[Task item A]
For each statement below, say whether it agrees with the cat forum thread that follows. Answer yes or no and quote the words from the thread that decide it. (i) The person who started the thread had never had a picture of all the cats together. (ii) The person who started the thread would refuse to take in another cat. (iii) Nickyglow said that having so many cats would be heaven.
[Task item B]
Extend the cat forum thread below from the point where it stops.
[[ Document passage, beginning ]]
# All my cats



## maisey moo 12 (Feb 19, 2010)

Never had a picture of them all at the same time.










Hope you like.


----------



## kittykat (Nov 2, 2007)

W.O.W hmy: thats alot of kitties!! lol Lovely pic!! do they all get on well?


----------



## maisey moo 12 (Feb 19, 2010)

The sometimes have little tiffs. I get used to it with having a multicat house hold. I woudlnt be without any of them.


----------



## Nickyglow (Aug 26, 2009)

wow  that would be heaven for me and they look adorable :001_tt1:


----------



## maisey moo 12 (Feb 19, 2010)

They can be little darlings sometimes. I would love more. I also would never turn a cat away.


----------



## RockRomantic (Apr 29, 2009)

so many pretty kitties!!!


----------



## maisey moo 12 (Feb 19, 2010)
[[ Document passage, end ]]
[[ Data section, beginning ]]
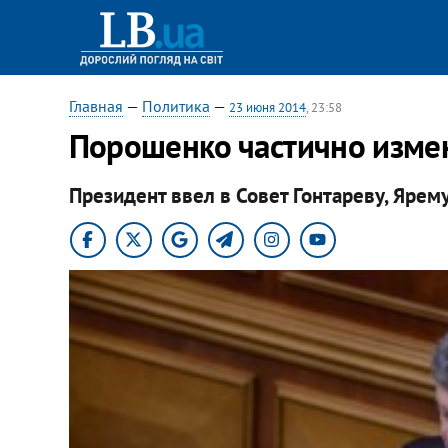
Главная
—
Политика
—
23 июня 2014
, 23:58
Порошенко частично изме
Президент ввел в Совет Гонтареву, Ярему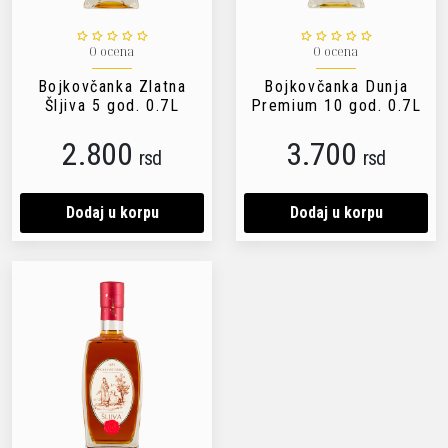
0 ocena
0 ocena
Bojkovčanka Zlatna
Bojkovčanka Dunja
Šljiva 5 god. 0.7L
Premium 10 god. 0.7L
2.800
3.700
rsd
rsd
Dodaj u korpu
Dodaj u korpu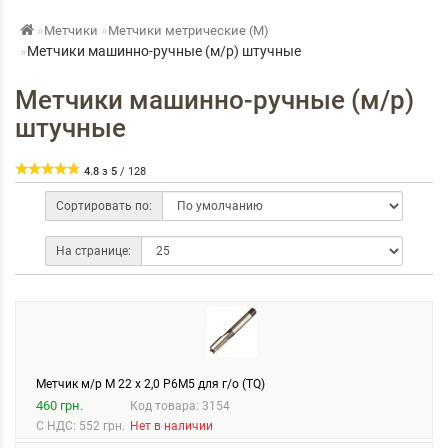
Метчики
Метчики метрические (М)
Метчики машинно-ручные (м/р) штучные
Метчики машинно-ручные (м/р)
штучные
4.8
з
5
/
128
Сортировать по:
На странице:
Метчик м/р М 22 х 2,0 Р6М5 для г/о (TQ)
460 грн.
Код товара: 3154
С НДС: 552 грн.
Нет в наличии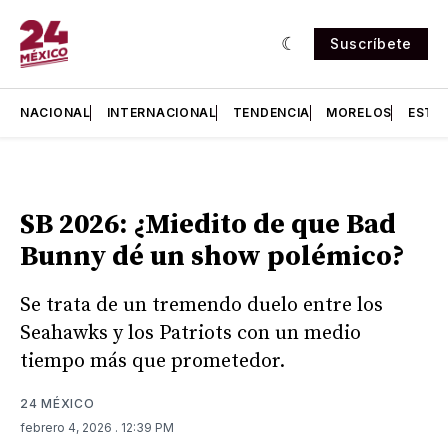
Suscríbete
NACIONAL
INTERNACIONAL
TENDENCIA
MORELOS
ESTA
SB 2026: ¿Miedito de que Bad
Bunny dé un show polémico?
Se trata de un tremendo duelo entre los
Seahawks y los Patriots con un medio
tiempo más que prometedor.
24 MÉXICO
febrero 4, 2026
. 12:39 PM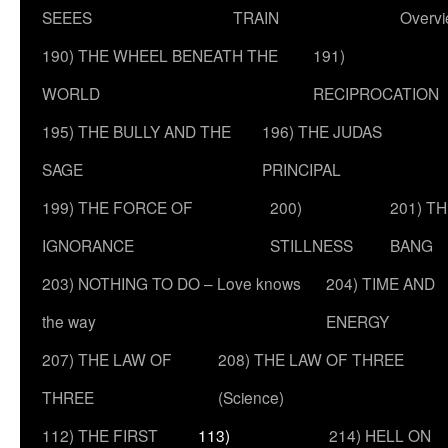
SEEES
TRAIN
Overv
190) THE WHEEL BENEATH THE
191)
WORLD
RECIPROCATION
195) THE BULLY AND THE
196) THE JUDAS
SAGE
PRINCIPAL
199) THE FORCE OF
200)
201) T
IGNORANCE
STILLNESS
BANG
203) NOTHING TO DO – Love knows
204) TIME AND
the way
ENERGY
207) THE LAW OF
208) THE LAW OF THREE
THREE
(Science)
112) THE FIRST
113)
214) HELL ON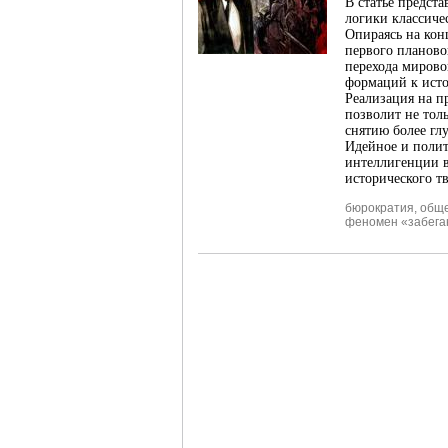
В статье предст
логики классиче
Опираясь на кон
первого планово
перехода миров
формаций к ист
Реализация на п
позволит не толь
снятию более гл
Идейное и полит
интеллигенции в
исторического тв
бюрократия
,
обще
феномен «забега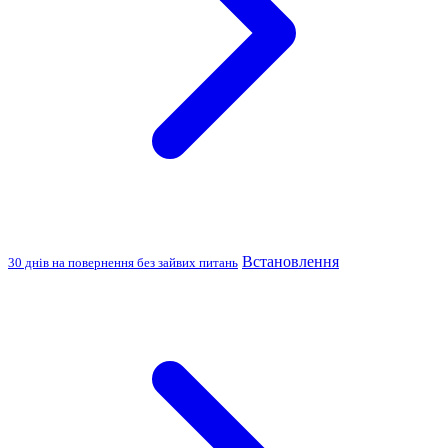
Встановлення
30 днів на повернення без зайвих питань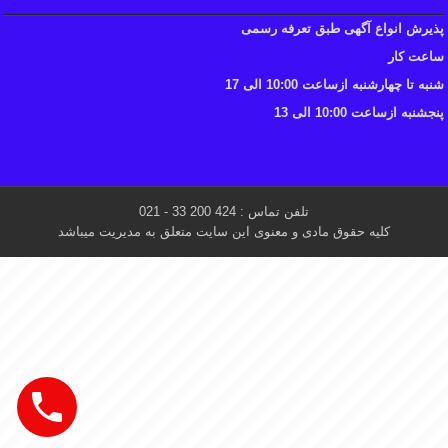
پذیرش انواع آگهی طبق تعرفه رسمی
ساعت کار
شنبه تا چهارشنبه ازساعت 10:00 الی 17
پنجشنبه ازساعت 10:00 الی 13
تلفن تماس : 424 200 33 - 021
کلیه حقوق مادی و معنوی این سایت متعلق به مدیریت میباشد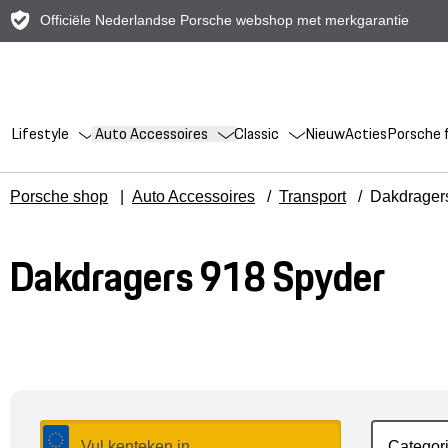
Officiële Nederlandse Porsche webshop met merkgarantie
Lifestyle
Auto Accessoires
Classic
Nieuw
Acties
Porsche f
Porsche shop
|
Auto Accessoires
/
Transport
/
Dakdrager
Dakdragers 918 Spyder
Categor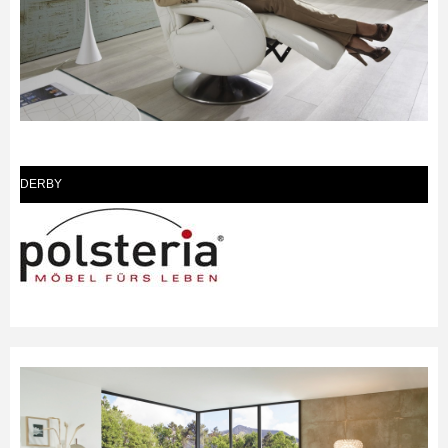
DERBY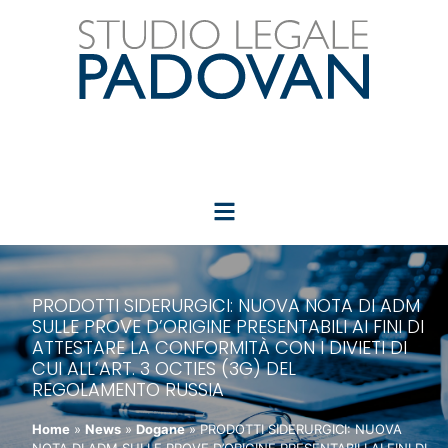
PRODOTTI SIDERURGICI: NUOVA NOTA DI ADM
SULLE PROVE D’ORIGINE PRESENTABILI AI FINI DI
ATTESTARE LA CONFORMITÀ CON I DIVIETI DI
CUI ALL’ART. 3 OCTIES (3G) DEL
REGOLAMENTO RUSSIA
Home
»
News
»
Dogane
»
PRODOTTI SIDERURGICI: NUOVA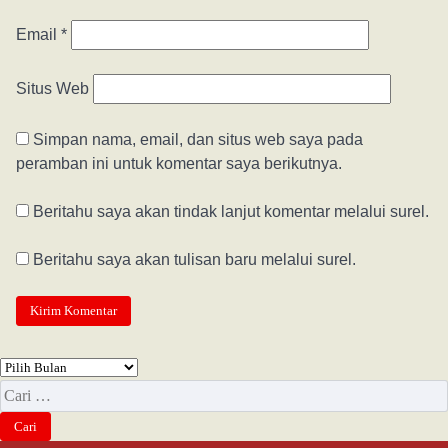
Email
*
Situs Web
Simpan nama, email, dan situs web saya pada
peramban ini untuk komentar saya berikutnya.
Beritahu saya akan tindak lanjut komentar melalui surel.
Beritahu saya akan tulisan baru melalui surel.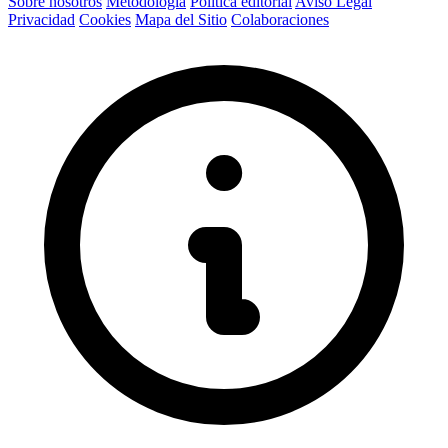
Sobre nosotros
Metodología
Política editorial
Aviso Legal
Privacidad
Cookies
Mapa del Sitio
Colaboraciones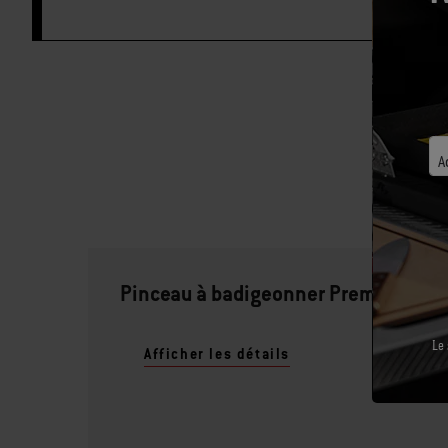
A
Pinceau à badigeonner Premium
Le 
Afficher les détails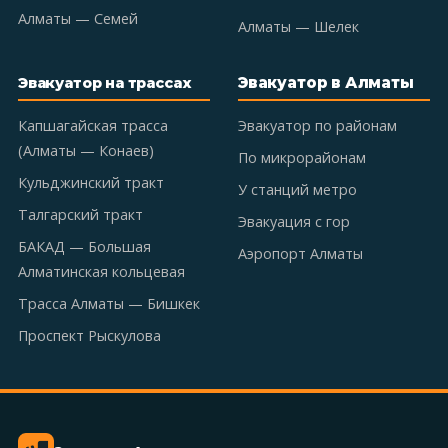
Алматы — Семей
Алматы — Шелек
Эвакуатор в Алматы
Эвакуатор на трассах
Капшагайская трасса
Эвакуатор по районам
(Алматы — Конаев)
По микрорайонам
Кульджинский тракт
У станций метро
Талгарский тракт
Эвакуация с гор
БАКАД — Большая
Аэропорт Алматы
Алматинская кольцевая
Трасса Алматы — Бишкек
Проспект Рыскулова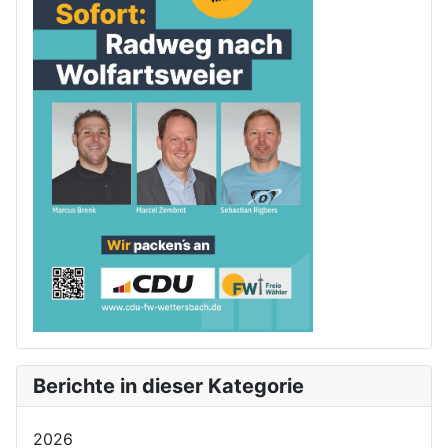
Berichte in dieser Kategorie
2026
[[ Data section, end ]]
[Response area A]
(i) Yes: "Never had a picture of them all at the same time."
(ii) No: "I also would never turn a cat away."
(iii) Yes: "that would be heaven for me"

[Response area B]
Four of them are Maiseys babies. The black one near the orange tray is the stray kitten that was brought too us in a carrier bag with a broken leg. He is so timid with everbody but me. At first we didnt know if he was going to loose his leg but i was prepared for it and the cost. We had already fallen in love with him.


----------



## Pixi (Feb 23, 2010)

Beautiful!


----------



## sullivan (Aug 29, 2008)

gorg kittys must cost you a fortune in food etc. bless . xx


----------



## kittykat (Nov 2, 2007)

maisey moo 12 said:


> Four of them are Maiseys babies. The black one near the orange tray is the stray kitten that was brought too us in a carrier bag with a broken leg. He is so timid with everbody but me. At first we didnt know if he was going to loose his leg but i was prepared for it and the cost. We had already fallen in love with him.


how awful! Glad he has settled in with you now and has a good home


----------



## maisey moo 12 (Feb 19, 2010)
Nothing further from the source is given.